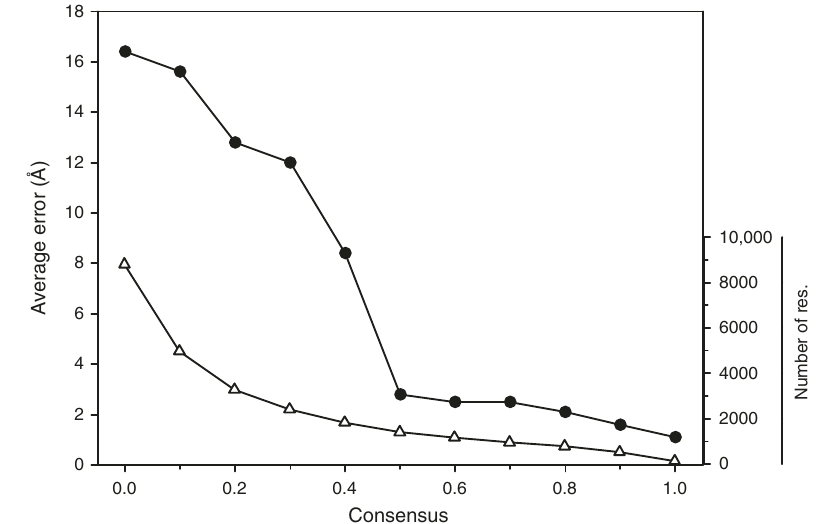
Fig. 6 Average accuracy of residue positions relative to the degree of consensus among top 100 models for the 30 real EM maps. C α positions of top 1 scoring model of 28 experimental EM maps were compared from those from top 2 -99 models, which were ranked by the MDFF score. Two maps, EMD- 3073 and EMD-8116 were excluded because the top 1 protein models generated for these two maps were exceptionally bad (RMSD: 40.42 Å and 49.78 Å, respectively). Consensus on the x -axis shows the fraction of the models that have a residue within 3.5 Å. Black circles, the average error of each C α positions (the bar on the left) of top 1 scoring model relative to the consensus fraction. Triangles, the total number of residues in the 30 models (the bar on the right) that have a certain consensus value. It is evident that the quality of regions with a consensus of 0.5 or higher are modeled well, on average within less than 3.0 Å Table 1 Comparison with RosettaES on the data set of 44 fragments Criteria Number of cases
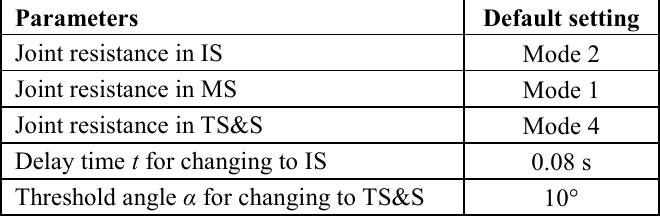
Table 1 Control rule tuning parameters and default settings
※
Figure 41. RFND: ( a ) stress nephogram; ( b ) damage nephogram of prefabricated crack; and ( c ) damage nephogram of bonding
※
Now transcribe the lines above exactly, starting at the line containing "Fig. 6 Average" and ending at the line containing "Table 1 Control", both lines included, pictures excluded.

Written response
Fig. 6 Average accuracy of residue positions relative to the degree of consensus among top 100 models for the 30 real EM maps. C α positions of top 1 scoring model of 28 experimental EM maps were compared from those from top 2 -99 models, which were ranked by the MDFF score. Two maps, EMD- 3073 and EMD-8116 were excluded because the top 1 protein models generated for these two maps were exceptionally bad (RMSD: 40.42 Å and 49.78 Å, respectively). Consensus on the x -axis shows the fraction of the models that have a residue within 3.5 Å. Black circles, the average error of each C α positions (the bar on the left) of top 1 scoring model relative to the consensus fraction. Triangles, the total number of residues in the 30 models (the bar on the right) that have a certain consensus value. It is evident that the quality of regions with a consensus of 0.5 or higher are modeled well, on average within less than 3.0 Å Table 1 Comparison with RosettaES on the data set of 44 fragments Criteria Number of cases
Table 1 Control rule tuning parameters and default settings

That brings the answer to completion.